Не знаю, куда ехал тогда Барклай-де-Толли, но знаю, что 25-го сентября был он в Калуге. Оттуда писал он, именно этого числа, к графу Остерману-Толстому письмо, замечательное по тогдашнему положению бывшего начальника армии.
Подлинное письмо перешло от меня к графу А.С.Уварову. Он обещал прислать мне его, но, вероятно, не мог отыскать в своих бумагах, и потому я лишен возможности передать его слово в слово. Помню только, что в нем Барклай-де-Толли выражал глубокую грусть, расставаясь с русским войском, и надежду, что в этом войске остаются достойные вожди, которые поддержат честь его. Любопытно бы знать, кто из тогдашних корпусных командиров получил подобное письмо и кто не получил.
Много было говорено о 1812 годе, но никогда не довольно говорить о нем. Еще и теперь пугает он тех, кто врагами вздумал бы ступить на русскую землю. При этом имени встают из-под снегов русских и льдов Березины сотни тысяч окоченелых воинов, искаженных ужасною смертью, в разных уродливых одеждах; они простирают руки к своему отечеству и молят его на разных языках, как при Вавилонском столпотворении, не подвергать их внуков новым подобным бедствиям.

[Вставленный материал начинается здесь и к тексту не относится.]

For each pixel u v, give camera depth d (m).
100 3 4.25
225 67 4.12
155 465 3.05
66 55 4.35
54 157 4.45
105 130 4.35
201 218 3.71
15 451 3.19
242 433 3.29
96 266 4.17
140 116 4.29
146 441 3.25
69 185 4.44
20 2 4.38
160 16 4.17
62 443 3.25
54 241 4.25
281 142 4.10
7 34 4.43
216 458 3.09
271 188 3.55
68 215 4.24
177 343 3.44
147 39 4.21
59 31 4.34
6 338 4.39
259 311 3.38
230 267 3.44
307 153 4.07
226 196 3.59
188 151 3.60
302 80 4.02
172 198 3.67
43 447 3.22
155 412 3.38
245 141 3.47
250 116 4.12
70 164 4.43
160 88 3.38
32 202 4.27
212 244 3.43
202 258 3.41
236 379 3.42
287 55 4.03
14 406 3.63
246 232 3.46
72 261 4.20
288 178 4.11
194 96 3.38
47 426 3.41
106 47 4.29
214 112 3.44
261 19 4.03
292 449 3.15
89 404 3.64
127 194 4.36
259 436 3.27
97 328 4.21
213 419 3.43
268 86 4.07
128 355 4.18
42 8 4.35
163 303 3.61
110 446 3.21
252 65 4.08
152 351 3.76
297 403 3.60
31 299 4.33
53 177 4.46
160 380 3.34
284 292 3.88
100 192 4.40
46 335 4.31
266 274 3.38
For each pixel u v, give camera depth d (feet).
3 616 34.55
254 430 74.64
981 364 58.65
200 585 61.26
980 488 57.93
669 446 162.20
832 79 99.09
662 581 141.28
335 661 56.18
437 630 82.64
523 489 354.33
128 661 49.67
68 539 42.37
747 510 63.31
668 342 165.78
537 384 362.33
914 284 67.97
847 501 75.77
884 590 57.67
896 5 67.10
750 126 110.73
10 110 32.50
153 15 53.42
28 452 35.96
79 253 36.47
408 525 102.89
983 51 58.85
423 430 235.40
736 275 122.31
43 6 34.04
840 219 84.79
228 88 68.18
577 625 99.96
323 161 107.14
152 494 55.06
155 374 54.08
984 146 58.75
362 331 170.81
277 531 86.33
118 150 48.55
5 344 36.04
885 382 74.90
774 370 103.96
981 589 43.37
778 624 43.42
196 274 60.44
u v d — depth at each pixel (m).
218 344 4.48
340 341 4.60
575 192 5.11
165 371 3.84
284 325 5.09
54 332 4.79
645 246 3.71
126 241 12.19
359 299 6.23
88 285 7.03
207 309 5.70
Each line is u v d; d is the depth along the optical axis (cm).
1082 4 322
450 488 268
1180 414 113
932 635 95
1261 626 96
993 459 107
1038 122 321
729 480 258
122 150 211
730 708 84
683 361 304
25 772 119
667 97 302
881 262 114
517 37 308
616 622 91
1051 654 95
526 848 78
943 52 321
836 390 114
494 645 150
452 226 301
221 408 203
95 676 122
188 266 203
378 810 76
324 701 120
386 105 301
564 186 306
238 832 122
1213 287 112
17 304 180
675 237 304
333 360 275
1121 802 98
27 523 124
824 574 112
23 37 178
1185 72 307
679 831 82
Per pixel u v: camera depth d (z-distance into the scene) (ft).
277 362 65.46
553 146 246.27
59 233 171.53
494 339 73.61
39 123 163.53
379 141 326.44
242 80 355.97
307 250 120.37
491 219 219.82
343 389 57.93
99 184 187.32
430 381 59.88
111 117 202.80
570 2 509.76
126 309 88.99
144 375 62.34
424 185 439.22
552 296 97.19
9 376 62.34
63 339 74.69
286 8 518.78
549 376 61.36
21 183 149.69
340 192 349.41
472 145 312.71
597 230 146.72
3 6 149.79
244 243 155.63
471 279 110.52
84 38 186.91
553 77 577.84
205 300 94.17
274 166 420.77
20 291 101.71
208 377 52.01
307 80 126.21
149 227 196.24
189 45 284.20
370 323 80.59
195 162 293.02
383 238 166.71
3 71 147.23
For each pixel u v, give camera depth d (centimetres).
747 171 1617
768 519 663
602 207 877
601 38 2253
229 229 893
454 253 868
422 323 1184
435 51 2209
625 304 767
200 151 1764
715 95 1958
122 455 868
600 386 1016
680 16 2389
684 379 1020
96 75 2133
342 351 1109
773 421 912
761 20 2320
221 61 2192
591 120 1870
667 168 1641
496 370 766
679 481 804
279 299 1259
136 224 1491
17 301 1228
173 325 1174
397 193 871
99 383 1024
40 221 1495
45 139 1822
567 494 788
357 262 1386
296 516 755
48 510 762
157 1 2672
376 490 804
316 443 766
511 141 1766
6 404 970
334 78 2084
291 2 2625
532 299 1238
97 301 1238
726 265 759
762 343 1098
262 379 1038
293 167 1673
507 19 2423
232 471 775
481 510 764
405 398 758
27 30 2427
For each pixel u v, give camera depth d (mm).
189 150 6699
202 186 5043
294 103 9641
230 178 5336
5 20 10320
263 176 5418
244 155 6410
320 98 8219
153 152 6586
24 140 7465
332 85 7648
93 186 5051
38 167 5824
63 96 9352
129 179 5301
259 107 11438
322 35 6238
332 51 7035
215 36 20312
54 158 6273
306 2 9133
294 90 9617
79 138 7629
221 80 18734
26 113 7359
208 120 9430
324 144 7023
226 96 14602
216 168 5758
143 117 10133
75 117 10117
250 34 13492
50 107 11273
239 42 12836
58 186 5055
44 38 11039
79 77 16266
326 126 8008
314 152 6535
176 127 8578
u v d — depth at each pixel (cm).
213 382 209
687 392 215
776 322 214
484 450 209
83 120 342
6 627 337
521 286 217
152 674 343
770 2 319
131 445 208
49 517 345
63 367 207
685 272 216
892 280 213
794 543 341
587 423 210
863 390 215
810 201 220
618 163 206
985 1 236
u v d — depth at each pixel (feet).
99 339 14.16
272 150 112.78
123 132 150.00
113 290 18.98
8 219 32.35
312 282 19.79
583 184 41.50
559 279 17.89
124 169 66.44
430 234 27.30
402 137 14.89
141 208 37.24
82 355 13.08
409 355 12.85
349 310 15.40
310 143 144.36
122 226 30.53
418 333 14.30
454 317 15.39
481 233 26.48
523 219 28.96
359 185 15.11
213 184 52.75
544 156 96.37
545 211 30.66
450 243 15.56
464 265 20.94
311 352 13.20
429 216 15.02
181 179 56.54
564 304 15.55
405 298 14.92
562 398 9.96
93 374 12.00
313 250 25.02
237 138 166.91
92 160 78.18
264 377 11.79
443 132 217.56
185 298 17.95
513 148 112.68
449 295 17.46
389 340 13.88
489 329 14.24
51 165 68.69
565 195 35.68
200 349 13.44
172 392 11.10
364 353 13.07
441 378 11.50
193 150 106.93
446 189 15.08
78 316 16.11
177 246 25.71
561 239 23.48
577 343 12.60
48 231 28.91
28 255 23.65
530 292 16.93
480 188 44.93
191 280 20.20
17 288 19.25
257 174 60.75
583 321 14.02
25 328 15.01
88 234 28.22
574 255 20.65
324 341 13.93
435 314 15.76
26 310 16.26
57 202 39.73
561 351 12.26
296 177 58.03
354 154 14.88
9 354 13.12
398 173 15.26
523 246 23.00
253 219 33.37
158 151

Знакома ль вам прекрасная гравюра, изображающая великую армию, небывалую в летописях человечества, воспитанную гениальным вождем своим в славных битвах нескольких лет и разных стран, когда она переходит Неман у Ковно? Она изгибается между гор и по горам и переползает реку, как огромный боа. Вы видите, как эти бесчисленные полки спешат, спешат все вперед. Сердце ваше замирает от мысли, что они идут раздавить ваше отечество. Наполеон, в своей исторической треуголке, стоит на одной из высот, скрестив по своему обыкновению руки на груди. Кажется, вы читаете на его лице и встречный, торжественный гул московских колоколов, и коленопреклоненный перед ним народ русский, и снопы трофеев, которые он ставит в Notre Dame*.
______________
* Собор Парижской Богоматери (фр.).
Один офицер, бывший тогда при нем, вступивший потом в русскую службу и дослужившийся у нас до генеральства, рассказывал мне, что император французов в то время забавлялся, как бриеннский школьник, подцепляя камешки носком своего сапога и подбрасывая их вверх.
Через несколько месяцев этой великой армии не стало, вождь ее спасается, как беглец, и едва ли не на том же самом месте переезжает русскую границу 26-го ноября, в день Георгия Победоносца.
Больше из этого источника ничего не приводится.